On several occasions I’ve been assigned the task to split delimited string
into rows.
I’ve done this in different ways, but never thought about the performance or stability of the different approaches for doing this.
So here’s my 25 cents and findings.
My first solution to this was to code a function to traverse through the string and insert a new value to a temp table for every delimiter found in the string:
CREATE FUNCTION [dbo].[list_to_table] ( @list varchar(4000) ) RETURNS @tab TABLE ( item int ) BEGIN IF CHARINDEX(',',@list) = 0 or CHARINDEX(',',@list) is null BEGIN INSERT INTO @tab (item) VALUES (@list); RETURN; END DECLARE @c_pos INT; DECLARE @n_pos INT; DECLARE @l_pos INt; SET @c_pos = 0; SET @n_pos = CHARINDEX(',',@list,@c_pos); WHILE @n_pos > 0 BEGIN INSERT INTO @tab (item) VALUES (CAST(SUBSTRING(@list,@c_pos+1,@n_pos - @c_pos-1) as int)); SET @c_pos = @n_pos; SET @l_pos = @n_pos; SET @n_pos = CHARINDEX(',',@list,@c_pos+1); END; INSERT INTO @tab (item) VALUES (CAST(SUBSTRING(@list,@l_pos+1,4000) as int)); RETURN; END
Then I ran into performance issues with very long strings – pushing me to find a better solution with more performance. I began to look into the xml-aproach for solving the issue – and ended up with this:
declare @string as nvarchar(4000) select r.value('@value','int') as Kategori from ( select cast('<A value = "'+ replace(@string,',','"/><A value = "')+ '"/>' as xml ) as xml_str) xml_cte cross apply xml_str.nodes('/A') as x(r)

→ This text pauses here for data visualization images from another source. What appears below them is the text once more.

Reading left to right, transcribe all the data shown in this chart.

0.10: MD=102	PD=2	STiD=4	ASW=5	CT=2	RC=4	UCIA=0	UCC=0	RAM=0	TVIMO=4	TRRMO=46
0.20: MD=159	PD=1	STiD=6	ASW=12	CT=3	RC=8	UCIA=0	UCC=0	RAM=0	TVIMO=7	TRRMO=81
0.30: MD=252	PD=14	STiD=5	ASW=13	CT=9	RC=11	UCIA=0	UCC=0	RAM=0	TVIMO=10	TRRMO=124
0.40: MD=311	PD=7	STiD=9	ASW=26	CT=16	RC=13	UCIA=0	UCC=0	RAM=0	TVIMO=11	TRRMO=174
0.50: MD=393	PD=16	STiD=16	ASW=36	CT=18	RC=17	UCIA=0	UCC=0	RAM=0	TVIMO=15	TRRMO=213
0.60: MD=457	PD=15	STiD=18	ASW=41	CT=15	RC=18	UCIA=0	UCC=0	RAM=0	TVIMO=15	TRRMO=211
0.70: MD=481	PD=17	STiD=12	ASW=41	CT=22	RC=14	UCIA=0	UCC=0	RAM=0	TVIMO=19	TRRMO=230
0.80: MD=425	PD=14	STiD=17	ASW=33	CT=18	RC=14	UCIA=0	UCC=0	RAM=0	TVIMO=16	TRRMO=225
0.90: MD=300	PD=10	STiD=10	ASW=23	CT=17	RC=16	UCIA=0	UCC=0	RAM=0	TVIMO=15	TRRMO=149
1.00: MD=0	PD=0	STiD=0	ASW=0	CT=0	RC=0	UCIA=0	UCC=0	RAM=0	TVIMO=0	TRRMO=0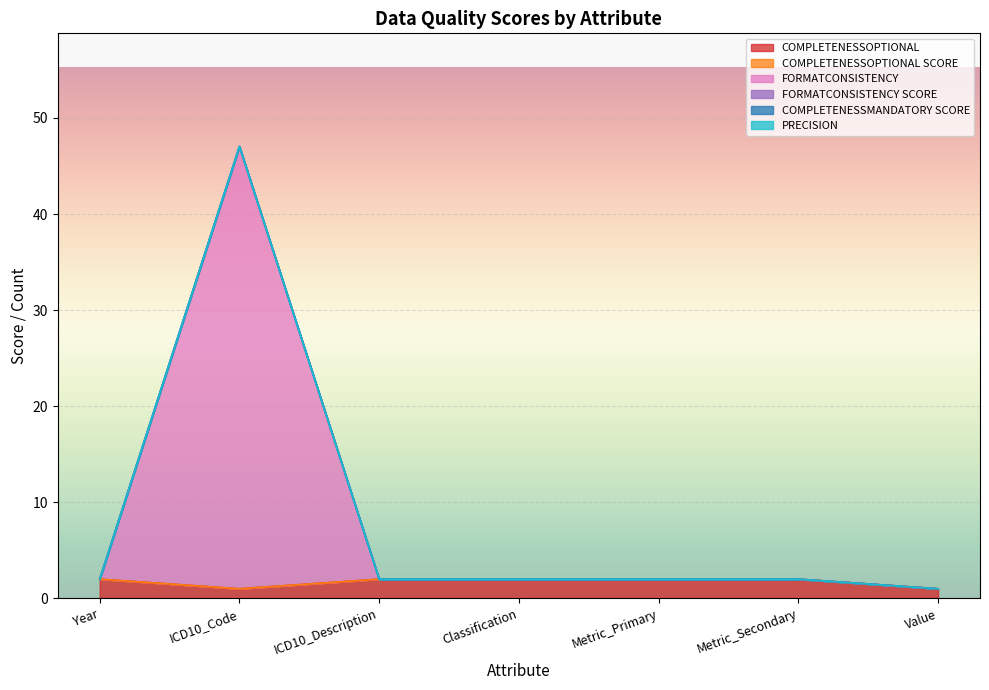

What is the label of the 2nd point from the right?

Metric_Secondary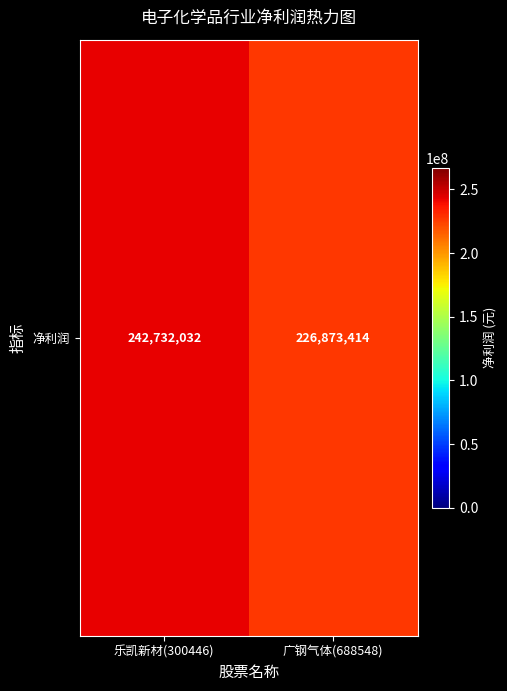

At which label is the value closest to 234802722?

广钢气体(688548)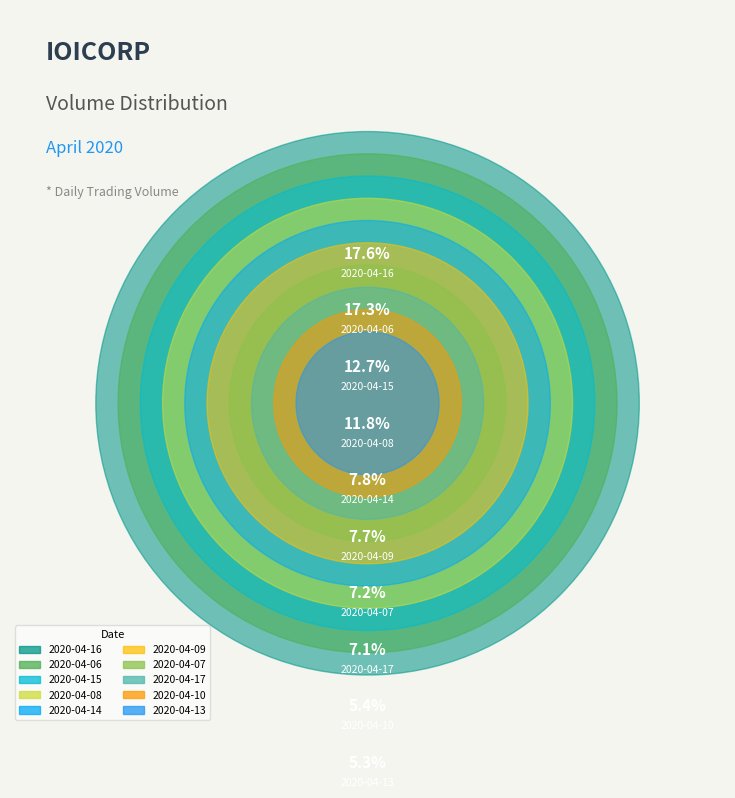

To the nearest percent, what is the average slice percentage?

10%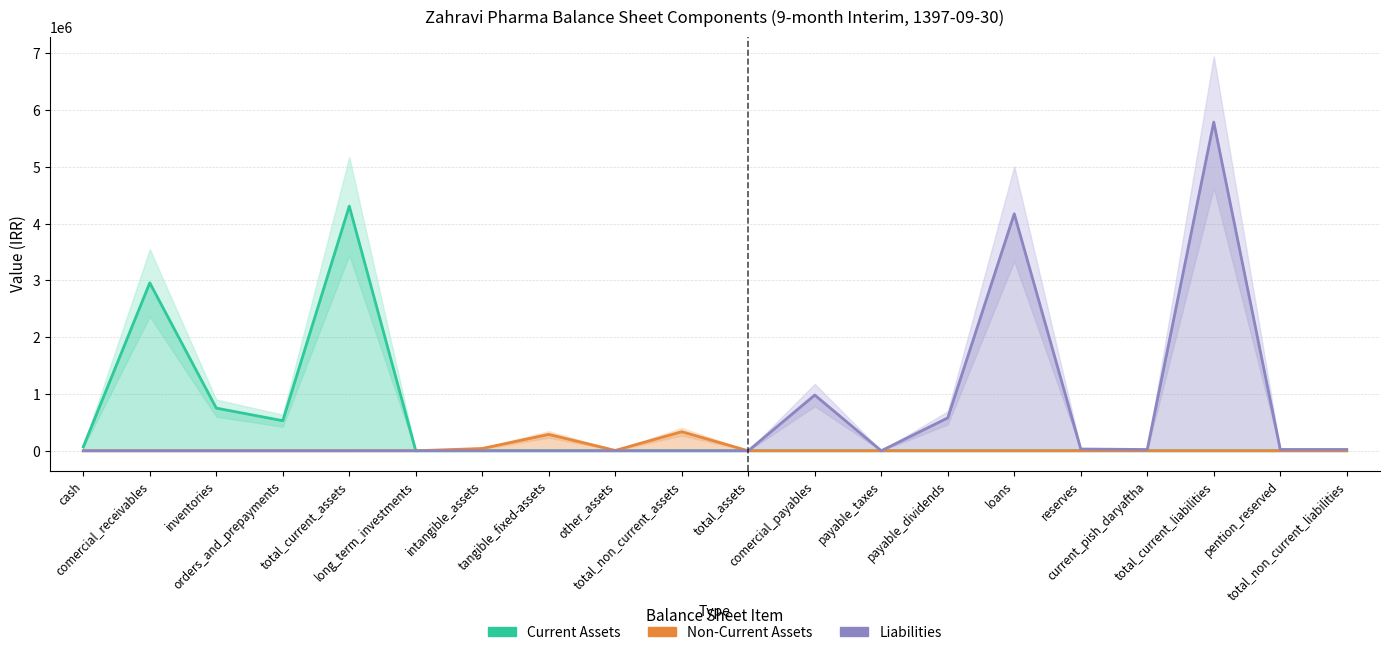

Which series changed the most between total_current_assets and long_term_investments?

Current Assets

Performance for the two different solutions is shown below:
String contains all numbers from 0 to 100 with comma as delimiter, machine 4 cores 16 gb ram and ssd.
Function: 7 ms (on average)
XML: 3 ms (on average)
No matter how long a string I send to the XML code it runs around 3 ms – the function just climbs and climbs in time (naturally).
Anybody who has done the same and found an even better way to dynamically split delimited string into rows and want to share?